Retype the records word for word. Skip every image.
─── THE DATA
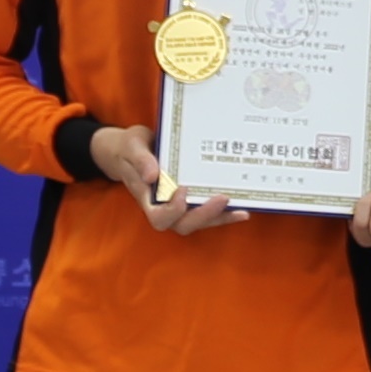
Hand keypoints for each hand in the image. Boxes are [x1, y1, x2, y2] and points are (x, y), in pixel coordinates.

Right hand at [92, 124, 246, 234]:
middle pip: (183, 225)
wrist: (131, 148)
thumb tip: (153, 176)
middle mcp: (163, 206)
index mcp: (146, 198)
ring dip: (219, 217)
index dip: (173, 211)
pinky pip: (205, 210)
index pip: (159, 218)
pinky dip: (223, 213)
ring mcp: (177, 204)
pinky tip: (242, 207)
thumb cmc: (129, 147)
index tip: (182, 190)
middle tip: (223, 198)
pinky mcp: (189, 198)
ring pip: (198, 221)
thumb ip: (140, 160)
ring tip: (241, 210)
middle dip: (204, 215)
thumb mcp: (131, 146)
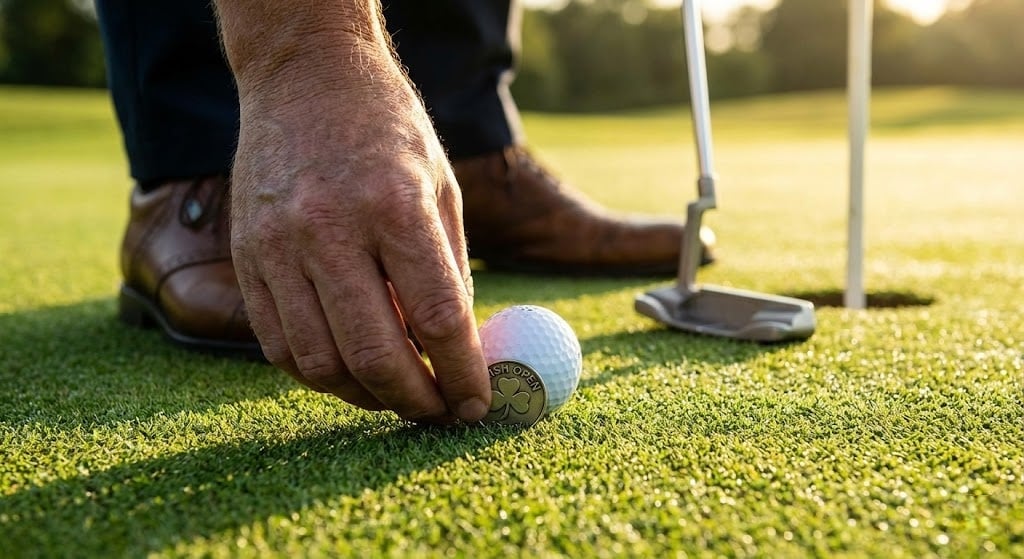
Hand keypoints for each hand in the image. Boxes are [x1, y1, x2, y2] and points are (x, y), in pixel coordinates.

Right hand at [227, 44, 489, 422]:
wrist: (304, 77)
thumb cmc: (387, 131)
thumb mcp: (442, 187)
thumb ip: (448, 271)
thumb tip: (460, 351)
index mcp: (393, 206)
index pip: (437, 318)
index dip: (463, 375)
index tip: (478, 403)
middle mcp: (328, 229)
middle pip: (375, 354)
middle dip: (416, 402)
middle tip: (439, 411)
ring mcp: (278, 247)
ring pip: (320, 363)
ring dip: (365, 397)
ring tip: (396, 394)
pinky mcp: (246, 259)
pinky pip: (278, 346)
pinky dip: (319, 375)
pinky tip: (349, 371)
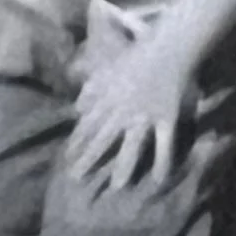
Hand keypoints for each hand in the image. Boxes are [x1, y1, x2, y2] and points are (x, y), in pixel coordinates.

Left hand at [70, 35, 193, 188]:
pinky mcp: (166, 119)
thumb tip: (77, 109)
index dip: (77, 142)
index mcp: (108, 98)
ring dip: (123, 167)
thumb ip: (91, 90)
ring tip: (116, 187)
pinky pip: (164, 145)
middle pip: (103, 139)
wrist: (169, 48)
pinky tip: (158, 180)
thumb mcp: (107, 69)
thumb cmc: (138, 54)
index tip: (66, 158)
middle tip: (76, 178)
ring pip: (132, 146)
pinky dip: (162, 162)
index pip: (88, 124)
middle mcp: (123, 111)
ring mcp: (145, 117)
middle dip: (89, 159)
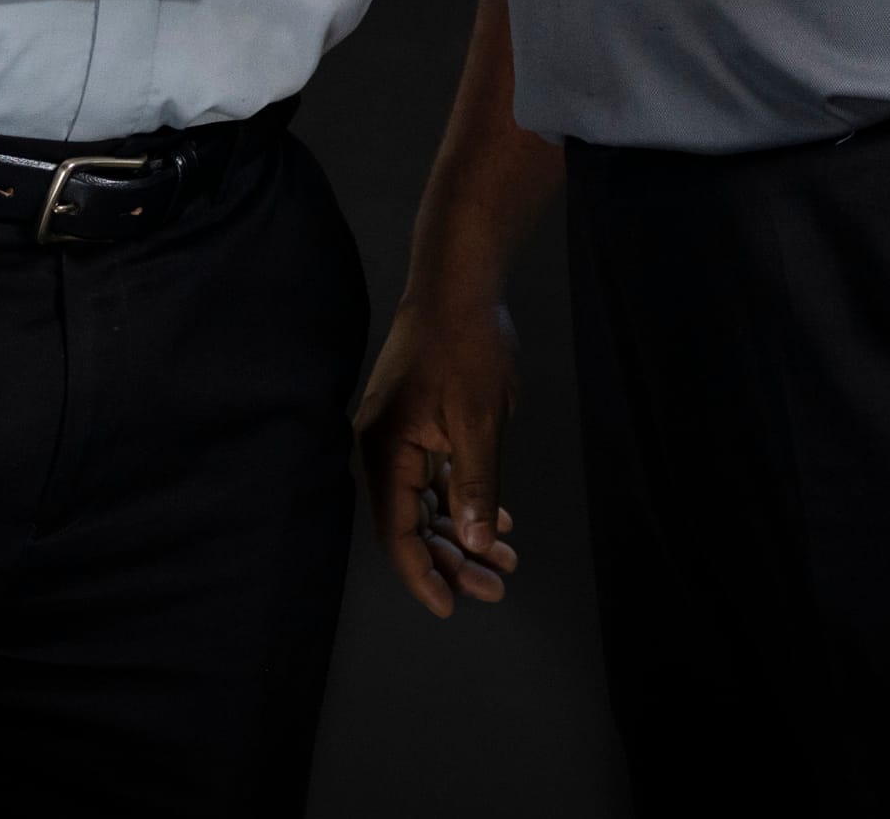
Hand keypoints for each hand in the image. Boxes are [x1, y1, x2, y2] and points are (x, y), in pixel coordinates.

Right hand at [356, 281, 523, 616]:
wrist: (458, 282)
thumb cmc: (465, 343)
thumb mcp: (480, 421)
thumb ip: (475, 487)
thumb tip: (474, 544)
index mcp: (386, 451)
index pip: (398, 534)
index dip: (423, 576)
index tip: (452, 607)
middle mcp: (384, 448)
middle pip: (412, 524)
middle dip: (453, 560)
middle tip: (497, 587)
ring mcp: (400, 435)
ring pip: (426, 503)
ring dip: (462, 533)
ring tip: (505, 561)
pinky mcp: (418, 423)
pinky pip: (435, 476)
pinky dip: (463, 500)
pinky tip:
──────
**YOUR RESPONSE**
Hand keypoints for each hand in the image. Boxes are [x1, y1, x2, y2] and points are (x, y), in pixel coordinates.

Right hand at [92, 124, 246, 234]:
middle pip: (183, 225)
wrist: (131, 148)
thumb tip: (153, 176)
middle mcp: (163, 206)
index mcp: (146, 198)
ring dip: (219, 217)
index dip: (173, 211)
pinky pip: (205, 210)
index pip: (159, 218)
pinky dip: (223, 213)
ring mcp: (177, 204)
pinky tip: (242, 207)
thumb cmc: (129, 147)
index tip: (182, 190)
middle tip: (223, 198)
pinky mcp: (189, 198)
ring pip: (198, 221)
thumb ip: (140, 160)
ring tip: (241, 210)
middle dip: (204, 215)
thumb mcp: (131, 146)
Hand keypoints for each hand in the image. Boxes are [x1, y1, x2, y2] and points are (x, y), in pixel coordinates.

Right hand at [227, 44, 489, 422]:
wrist: (304, 77)
thumb cmc: (387, 131)
thumb mcp: (442, 187)
thumb ip: (448, 271)
thumb tip: (460, 351)
index mcp: (393, 206)
index pip: (437, 318)
index dip: (463, 375)
index tip: (478, 403)
middle mcp: (328, 229)
middle pip: (375, 354)
middle dip: (416, 402)
middle tip: (439, 411)
ring mcp: (278, 247)
ring pip: (320, 363)
ring dip: (365, 397)
ring tip: (396, 394)
pinky mcp: (246, 259)
pinky pip: (278, 346)
pinky dip: (319, 375)
pinky tip: (349, 371)
Hand keypoints for each hand in the image. Boxes are [x1, y1, x2, y2] and points are (x, y), in pixel coordinates.

Left hand at [70, 35, 193, 188]:
pinky mcp: (166, 119)
thumb tip: (77, 109)
index dip: (77, 142)
index mcp: (108, 98)
ring dip: (123, 167)
thumb ip: (91, 90)
ring tip: (116, 187)
pinky pip: (164, 145)
middle pip: (103, 139)
wrist: (169, 48)
pinky tip: (158, 180)
thumb mcp: (107, 69)
thumb cmc: (138, 54)
index tip: (66, 158)
middle tip: (76, 178)
ring pip: (132, 146)
pinky dip: (162, 162)
index pip: (88, 124)
middle mcp: (123, 111)
ring mcp: (145, 117)
middle dip: (89, 159)
Hand keypoints for each hand in the image. Boxes are [x1, y1, x2, y2] and points are (x, y), in pixel coordinates.

Right hand at [356, 281, 523, 616]:
wrist: (458, 282)
thumb cmc: (465, 343)
thumb mcp: (480, 421)
thumb ip: (475, 487)
thumb tip: (474, 544)
index mcp: (386, 451)
index pip: (398, 534)
index dip: (423, 576)
index tip: (452, 607)
middle mcp: (384, 448)
middle pip: (412, 524)
middle dip: (453, 560)
middle tip: (497, 587)
ring mcp: (400, 435)
ring pip: (426, 503)
ring dip: (462, 533)
ring tip: (505, 561)
pinky mcp: (418, 423)
pinky pip: (435, 476)
pinky dip: (463, 500)
pinky tip:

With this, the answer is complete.